Des élections gagnées ne sont pas une assurance-vie : réélu par 89,6 % des voix le 25 octobre 2009, Z. Ben Ali fut renversé par la rue moins de quinze mois plus tard ! En 2011, l’armée du général Rachid Ammar, prenant sa place mais rien que sa place, sut accompagner au moment décisif le mouvement populaire de 2011 en laissant alors et ensuite au politique la gestion du pays. Kamel Jendoubi, l’ancien président de la première ISIE et ancien ministre des droits de l’homme du président Esssebsi, intitulait un de ses articles récents : « La présidentielle tunisienne, test majeur pour l’armée », demandant si celle-ci demeurerait « complice d’une restauration autoritaire qui aggravera une situation économique et sociale déjà très précarisée de la Tunisie ».
L’intuition saïedienne d’une souhaitable reconstruction du pays par le bas pourrait-elle prendre d’autres voies – par exemple, outre « participative » (doyen Belaïd ?), « délibérative » (J. Habermas), « continue » (D. Rousseau), … ? – que celle artificielle ? confiscatoire ? … – imposée d’en haut par K. Saïed ? Et quel programme pour un second mandat ?

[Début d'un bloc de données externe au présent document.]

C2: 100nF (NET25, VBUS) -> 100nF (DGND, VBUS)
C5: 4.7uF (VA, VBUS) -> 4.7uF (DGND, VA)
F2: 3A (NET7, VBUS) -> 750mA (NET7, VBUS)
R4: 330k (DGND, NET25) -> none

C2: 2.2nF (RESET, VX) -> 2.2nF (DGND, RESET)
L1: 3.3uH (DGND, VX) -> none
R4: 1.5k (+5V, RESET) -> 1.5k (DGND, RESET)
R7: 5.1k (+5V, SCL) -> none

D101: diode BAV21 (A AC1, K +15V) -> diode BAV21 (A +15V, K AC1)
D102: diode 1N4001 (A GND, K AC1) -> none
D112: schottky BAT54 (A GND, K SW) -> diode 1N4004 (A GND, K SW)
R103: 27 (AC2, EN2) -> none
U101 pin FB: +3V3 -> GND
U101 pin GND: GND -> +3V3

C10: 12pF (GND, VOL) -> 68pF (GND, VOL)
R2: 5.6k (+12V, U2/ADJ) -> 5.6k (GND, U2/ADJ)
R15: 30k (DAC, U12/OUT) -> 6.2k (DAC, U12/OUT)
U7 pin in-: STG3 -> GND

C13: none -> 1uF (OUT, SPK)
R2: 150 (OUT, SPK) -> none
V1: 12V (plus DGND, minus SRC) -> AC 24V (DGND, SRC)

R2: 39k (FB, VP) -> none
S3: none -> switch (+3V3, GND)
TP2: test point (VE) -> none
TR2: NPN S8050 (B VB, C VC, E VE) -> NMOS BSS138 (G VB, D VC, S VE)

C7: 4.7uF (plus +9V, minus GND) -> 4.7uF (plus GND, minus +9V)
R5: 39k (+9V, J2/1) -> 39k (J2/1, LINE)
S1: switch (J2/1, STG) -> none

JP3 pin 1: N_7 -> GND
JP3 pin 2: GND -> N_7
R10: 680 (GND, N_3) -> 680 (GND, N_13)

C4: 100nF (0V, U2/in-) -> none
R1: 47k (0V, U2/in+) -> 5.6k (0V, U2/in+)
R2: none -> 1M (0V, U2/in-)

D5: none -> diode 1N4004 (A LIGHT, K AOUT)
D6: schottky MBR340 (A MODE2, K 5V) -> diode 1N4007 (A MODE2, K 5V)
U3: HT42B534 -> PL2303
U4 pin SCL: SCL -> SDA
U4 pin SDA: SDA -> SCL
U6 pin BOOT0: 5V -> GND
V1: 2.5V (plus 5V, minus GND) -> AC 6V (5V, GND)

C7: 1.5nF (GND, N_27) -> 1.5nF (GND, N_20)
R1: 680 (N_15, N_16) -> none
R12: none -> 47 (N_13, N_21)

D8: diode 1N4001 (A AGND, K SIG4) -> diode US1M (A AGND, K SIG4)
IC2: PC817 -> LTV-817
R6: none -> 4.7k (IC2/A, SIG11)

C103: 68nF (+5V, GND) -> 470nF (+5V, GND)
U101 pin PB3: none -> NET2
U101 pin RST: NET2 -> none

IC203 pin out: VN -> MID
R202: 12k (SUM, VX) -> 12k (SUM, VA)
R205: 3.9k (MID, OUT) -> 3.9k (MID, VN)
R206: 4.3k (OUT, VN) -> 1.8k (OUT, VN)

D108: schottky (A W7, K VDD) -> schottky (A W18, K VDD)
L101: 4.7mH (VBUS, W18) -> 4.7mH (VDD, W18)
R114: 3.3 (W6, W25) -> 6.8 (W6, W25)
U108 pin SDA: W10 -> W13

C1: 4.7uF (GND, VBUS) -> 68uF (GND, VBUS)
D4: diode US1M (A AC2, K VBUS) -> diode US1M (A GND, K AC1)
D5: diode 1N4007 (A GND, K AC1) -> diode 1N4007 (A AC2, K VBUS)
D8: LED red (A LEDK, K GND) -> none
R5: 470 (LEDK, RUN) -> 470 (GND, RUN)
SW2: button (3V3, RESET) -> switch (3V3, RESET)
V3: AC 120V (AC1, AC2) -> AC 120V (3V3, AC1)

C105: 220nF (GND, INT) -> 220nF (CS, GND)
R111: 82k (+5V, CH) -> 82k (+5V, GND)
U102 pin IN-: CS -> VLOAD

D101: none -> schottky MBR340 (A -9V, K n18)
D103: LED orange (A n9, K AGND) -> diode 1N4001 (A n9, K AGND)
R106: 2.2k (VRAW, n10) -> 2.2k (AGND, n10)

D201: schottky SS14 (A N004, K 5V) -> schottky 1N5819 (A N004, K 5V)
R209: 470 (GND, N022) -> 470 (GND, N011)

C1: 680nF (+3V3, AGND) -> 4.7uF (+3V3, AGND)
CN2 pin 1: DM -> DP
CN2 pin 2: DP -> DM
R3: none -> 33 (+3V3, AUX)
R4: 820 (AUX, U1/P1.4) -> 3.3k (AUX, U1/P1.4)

« Il est grand temps de bâtir une économie nationale prospère, de reconstruire les institutions et les établissements publics, de mettre en place de nouvelles législations qui permettront à l’État de reprendre son rôle social » proclame son manifeste électoral (19 septembre 2024). N’est-il pas effectivement « grand temps » au terme de trois ans de monocratie, soit d’un gouvernement dans lequel « tous les mécanismes constitutionnels sont destinés à servir l’idéologie des hommes qui détiennent le pouvoir », trois ans de pleins pouvoirs ?
Aucun avenir n’est écrit d’avance : « chaque coup joué en situation peut modifier les perceptions des acteurs et, partant, l’espace des possibles »[7], ce qui est bien sûr valable s’agissant autant de K. Saïed, personnage à la fois complexe et obstiné, que pour les autres acteurs de la scène politique tunisienne. Qui eut imaginé le 14 janvier 2011 la chute de Ben Ali et le lancement des Printemps arabes ? Peu auparavant quelques-uns des meilleurs observateurs de la scène arabe s’interrogeaient sur une « consolidation autoritaire ».
Si l’idée de « justice sociale » remonte à l’aurore des civilisations (la Maât de la haute Egypte pharaonique, …), celle de démocratie est tardive, elle a connu immédiatement et durablement des limites à son universalité (pratiques de l’esclavage, de la colonisation, régime censitaire, …) et en Occident même ses crises, voire ses éclipses. La « distinction tunisienne » de 2011 est aujourd’hui en berne, mais a-t-elle dit son dernier mot ? « L’histoire continue »[8].